The first step is reading (lectio). Find a distraction free place, which is hard to do in our society. Also, grab a copy of God’s Word that is free from distraction. That is, find an easy to understand translation. I would also encourage you to get something that flows freely without study notes. Too often we allow the study notes to be what we take from God’s Word, and not The Word Himself. The New Jerusalem Bible, or the William’s NT are great for this. Sometimes we don’t think our reading places through, and a lack of light, or a stirring hunger, or a lack of sleep keep us from giving the text our full attention. We must give this time of lectio divina our full effort. Once you have all the distractions removed, choose a text and ask for/expect direction and insight from God.

Oh, one other thing; read slowly! Savor each word. Educator Michael Casey reminds us, “we need to slow down, to savor what we read, and to allow the text to trigger memories and associations that reside below the threshold of awareness.” As you read in this fashion, some things will stand out to you. That brings us to the second step.
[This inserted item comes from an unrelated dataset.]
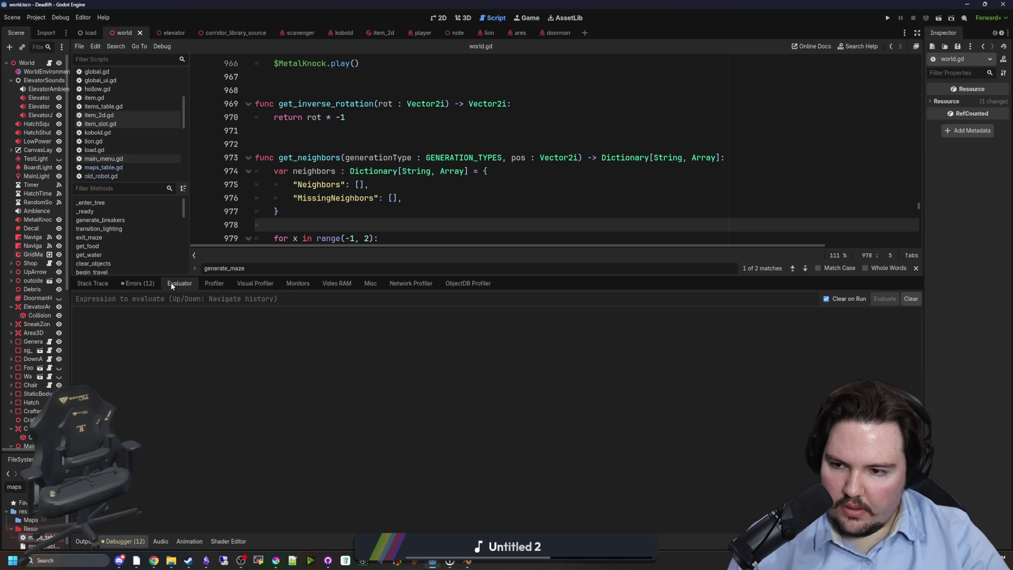
pyautogui.click(214, 283)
The second step is meditation (meditation). During meditation we grasp the “interior intelligence” of the text. We wrap our minds around the values, the underlying assumptions, and the presumptions of the passage. It’s in attending to these deeper meanings that we begin to meditate. Dwell on the things that stand out to you, and explore the feelings and emotions that are conjured in your inner being. Embrace the sorrow of lamentations, the joy and sorrow of the Psalms, the tension and passion of the Passion week. Explore and chew on what your mind is fed.

The third step is prayer (oratio). Engage The Father in meaningful conversation about what you’ve just taken in. Allow Him to speak to you in the moments that follow. The Master Teacher wants to instruct and embrace you with His guidance, wisdom, and direction.

The last step of the lectio divina is that of contemplation (contemplatio). This final step will prove to be the hardest of the four. True contemplation drives us beyond words and intellect; into what Tony Jones calls the “thin space” where time and eternity almost touch. He says, “It’s in moments like these that some of the greatest saints in the history of the church have had a ‘mystical union’ with Christ. This step requires us to imagine our existence in the new paradigm of what God has just shown us. To think back to how life would be had we already been practicing the lesson of the Teacher, and to think ahead to how life will be different marks real contemplation. Don’t just converse with God about the lesson of the reading, ask Him to paint a picture so vivid it’s beyond description. Contemplation is the embracing and dreaming of that vision.

A lot to chew on, I know, but worth the effort. Next up will be Silence and Solitude. Enjoy.

2 comments:

Jerry Pierce said...

Excellent reminder of the spiritual power of the Word to transform us. Well said.

Billy V said...

Trying doing this in community some time as well. I think it can be a very special experience.